Criação e Colaboração
A concepção do Observatório das Cotas foi fruto de um diálogo entre a Pró-Reitoria de Políticas e Assistência Estudantis da Uerj e a Comissão de Defesa dos Direitos Humanos da Assembleia Legislativa do Rio de Janeiro (Alerj). A comissão é presidida pela deputada Dani Monteiro (PSOL), que é egressa da Uerj.
“Nossa função é desenvolver políticas públicas na Uerj e acompanhar as que já estão em vigor, o que se alinha perfeitamente com os objetivos da Comissão de Direitos Humanos”, comentou Daniel Pinha.
Para a deputada Dani Monteiro, as cotas representam um importante mecanismo de reparação social para uma parcela considerável da população. Ela acredita que o observatório permitirá aprimorar a formulação e a avaliação contínua da política de cotas nas universidades.
A deputada enfatizou a “enorme responsabilidade” da nova estrutura, que deverá não apenas identificar os obstáculos enfrentados por estudantes cotistas para ingressar, mas também garantir sua permanência. Isso inclui avaliar a capacidade da universidade de prover a assistência estudantil necessária, especialmente para alunos oriundos de contextos de maior vulnerabilidade socioeconômica.
Avanços nas Ações Afirmativas
A presidente da Comissão de Defesa dos Direitos Humanos da Alerj avalia que houve progressos significativos nas ações afirmativas no ensino superior brasileiro.
Ela relembrou que, antes da implementação das cotas, a representatividade de estudantes e professores racializados em universidades de grande porte era extremamente baixa, muitas vezes inferior a 10% do corpo discente e até mesmo do docente. A deputada destacou que essa realidade contrastava com a composição demográfica do país, majoritariamente preta e indígena.

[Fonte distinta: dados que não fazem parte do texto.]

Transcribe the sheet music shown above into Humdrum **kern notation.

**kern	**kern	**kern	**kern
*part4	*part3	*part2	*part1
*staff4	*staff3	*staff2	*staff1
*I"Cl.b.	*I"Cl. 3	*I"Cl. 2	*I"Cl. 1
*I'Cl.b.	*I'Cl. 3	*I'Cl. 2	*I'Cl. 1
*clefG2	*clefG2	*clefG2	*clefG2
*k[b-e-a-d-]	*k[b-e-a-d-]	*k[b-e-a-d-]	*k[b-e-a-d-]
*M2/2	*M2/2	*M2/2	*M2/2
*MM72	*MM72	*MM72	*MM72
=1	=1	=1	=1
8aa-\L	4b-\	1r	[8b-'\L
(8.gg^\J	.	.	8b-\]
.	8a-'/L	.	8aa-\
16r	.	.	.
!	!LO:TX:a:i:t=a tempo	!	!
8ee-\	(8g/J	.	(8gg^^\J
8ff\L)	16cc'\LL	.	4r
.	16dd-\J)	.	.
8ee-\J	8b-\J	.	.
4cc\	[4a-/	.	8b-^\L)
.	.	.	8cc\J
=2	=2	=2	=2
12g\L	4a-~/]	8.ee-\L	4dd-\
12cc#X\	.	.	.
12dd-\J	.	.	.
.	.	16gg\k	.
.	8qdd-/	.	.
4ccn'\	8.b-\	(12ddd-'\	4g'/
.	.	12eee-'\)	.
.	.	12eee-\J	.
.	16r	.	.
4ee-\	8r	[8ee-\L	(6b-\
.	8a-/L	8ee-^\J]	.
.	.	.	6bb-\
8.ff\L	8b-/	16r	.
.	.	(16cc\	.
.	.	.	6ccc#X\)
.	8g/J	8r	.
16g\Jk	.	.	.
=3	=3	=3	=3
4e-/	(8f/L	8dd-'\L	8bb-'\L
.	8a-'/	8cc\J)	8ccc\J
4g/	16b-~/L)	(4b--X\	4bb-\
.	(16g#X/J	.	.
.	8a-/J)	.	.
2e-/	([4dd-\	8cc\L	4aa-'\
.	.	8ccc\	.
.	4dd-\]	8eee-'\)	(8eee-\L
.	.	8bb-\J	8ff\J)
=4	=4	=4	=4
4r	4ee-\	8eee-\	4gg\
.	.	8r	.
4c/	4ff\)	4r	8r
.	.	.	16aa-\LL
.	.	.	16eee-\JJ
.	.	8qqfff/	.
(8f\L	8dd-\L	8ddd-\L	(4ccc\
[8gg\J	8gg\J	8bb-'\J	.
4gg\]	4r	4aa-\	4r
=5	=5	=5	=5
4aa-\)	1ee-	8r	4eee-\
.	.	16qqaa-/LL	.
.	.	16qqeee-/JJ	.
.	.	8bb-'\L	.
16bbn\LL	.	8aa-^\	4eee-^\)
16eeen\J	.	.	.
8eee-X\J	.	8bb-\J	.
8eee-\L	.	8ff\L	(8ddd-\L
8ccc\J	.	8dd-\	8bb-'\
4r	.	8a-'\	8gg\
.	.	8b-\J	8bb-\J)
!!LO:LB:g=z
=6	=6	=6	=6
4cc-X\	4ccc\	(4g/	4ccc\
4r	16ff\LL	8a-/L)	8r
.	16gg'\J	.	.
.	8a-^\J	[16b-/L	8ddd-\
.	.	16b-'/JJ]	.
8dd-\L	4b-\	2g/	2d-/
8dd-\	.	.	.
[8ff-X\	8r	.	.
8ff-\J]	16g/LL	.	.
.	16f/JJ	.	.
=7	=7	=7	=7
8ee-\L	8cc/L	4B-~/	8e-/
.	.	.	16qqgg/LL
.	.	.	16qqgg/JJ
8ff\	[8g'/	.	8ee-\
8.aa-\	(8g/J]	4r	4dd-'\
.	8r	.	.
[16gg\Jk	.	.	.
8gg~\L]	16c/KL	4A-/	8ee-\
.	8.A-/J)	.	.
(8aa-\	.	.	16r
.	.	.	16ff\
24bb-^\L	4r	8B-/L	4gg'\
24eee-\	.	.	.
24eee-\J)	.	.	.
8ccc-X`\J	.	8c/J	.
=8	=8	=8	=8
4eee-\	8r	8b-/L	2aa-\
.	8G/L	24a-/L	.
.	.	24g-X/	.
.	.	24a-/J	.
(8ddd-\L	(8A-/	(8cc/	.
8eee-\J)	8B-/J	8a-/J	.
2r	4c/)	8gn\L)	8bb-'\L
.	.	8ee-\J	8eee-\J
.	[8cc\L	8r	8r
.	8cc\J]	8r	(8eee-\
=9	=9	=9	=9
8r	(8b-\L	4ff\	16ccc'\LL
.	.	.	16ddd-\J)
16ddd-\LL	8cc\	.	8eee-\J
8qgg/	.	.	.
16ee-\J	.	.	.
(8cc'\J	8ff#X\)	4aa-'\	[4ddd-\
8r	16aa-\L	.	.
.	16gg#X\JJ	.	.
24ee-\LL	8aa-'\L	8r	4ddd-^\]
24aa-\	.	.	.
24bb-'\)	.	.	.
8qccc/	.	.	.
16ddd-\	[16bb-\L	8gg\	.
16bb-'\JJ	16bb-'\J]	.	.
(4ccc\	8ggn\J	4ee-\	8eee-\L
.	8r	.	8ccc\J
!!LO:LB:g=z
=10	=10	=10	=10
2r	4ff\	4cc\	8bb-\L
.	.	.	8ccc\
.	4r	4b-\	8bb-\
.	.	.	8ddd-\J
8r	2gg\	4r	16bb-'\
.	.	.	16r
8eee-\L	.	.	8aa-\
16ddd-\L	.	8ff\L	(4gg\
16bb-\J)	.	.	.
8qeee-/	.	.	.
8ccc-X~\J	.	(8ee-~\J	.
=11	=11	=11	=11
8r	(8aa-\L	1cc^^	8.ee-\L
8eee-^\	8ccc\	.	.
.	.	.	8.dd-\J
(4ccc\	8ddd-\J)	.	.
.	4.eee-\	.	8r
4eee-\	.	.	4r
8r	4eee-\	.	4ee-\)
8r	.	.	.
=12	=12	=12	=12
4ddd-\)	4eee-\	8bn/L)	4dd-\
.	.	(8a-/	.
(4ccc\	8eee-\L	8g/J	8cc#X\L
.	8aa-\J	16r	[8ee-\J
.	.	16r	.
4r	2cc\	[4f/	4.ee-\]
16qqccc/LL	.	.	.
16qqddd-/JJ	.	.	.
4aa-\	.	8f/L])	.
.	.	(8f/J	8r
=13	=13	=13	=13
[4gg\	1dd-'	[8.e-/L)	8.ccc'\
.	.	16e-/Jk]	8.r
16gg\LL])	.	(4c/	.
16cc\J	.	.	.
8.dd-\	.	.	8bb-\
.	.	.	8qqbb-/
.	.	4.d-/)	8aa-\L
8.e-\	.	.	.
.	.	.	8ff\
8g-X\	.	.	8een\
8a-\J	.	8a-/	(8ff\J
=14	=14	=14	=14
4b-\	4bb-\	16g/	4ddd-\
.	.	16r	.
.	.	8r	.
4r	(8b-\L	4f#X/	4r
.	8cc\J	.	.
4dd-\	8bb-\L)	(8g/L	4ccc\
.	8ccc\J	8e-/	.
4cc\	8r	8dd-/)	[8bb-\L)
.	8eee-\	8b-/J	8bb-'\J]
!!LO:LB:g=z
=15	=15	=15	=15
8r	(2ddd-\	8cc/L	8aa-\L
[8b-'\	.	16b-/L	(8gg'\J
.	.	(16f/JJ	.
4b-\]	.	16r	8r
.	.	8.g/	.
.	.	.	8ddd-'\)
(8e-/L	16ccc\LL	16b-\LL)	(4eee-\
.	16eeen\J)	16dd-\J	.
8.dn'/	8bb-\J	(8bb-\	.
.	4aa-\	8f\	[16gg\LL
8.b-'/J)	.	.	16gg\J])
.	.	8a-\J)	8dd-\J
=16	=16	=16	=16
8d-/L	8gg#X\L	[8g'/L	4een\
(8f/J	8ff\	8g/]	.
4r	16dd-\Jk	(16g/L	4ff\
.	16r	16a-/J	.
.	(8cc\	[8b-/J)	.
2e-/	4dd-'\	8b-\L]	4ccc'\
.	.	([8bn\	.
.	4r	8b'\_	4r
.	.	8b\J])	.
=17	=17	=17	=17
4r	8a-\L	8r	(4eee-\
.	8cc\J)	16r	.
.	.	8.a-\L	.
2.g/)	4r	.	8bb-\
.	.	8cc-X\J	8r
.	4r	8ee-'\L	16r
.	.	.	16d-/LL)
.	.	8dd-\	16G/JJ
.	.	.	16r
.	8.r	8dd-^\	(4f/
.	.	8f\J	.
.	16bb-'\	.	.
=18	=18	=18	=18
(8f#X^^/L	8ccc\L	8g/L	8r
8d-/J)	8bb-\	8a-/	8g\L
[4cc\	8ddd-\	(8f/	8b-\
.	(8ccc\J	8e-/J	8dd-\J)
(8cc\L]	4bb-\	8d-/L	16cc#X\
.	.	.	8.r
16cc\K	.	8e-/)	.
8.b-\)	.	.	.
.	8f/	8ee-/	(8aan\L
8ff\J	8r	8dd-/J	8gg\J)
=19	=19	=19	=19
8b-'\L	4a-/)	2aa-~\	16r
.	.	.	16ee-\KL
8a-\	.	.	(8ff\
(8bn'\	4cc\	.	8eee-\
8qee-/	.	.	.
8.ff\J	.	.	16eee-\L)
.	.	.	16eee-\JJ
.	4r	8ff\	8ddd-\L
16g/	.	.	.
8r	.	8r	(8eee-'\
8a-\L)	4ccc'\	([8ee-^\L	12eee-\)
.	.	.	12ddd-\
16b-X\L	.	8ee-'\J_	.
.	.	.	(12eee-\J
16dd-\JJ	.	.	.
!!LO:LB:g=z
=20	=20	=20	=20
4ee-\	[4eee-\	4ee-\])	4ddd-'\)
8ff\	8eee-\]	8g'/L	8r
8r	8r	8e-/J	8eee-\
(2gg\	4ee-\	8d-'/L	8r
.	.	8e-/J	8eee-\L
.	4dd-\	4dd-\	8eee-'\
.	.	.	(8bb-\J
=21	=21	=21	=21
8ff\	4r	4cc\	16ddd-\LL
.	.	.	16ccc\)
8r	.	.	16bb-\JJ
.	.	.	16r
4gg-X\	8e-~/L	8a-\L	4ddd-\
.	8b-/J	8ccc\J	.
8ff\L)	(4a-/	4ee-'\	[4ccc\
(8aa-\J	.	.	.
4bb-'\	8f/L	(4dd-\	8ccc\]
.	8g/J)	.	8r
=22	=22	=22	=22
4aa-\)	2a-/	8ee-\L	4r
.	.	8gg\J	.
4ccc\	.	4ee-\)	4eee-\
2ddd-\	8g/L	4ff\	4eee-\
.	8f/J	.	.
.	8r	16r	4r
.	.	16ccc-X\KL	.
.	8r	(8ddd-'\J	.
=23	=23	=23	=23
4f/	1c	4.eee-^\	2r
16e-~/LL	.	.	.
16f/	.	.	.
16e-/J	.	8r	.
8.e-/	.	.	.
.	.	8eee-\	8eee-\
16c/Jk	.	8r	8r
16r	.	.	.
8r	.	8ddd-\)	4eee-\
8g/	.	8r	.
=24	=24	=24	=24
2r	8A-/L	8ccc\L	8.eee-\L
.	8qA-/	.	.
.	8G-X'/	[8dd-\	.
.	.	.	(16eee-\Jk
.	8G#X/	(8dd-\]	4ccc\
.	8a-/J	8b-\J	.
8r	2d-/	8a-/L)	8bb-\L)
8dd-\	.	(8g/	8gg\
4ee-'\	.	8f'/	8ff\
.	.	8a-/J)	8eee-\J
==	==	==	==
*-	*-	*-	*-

Na perspectiva de Dani Monteiro, as ações afirmativas, incluindo as cotas sociais e raciais, democratizaram o acesso à educação superior, que historicamente foi restrito às elites. A implementação dessas políticas alterou a percepção sobre quem tem direito às vagas universitárias.
“Não são apenas alunos racializados que se beneficiam, mas também estudantes brancos de baixa renda”, ressaltou. Ela considera que este é um indicativo do avanço das ações afirmativas como um direito fundamental para a população brasileira.
Reconhecimento do Sucesso
A deputada Dani Monteiro, coautora da iniciativa, considera inegável o sucesso da política de cotas. Ela cita como exemplos a contribuição de povos indígenas com seus conhecimentos ancestrais para a produção científica e a participação de estudantes negros, vindos de contextos urbanos, no dinamismo das universidades em grandes centros.
Como beneficiária da política de cotas na Uerj, Dani Monteiro testemunha o poder transformador dessa conquista. “Precisamos chegar a 2028, quando a legislação estadual atual precisará ser revista, munidos de evidências concretas, forte mobilização social e um compromisso institucional consolidado para expandir este direito”, concluiu.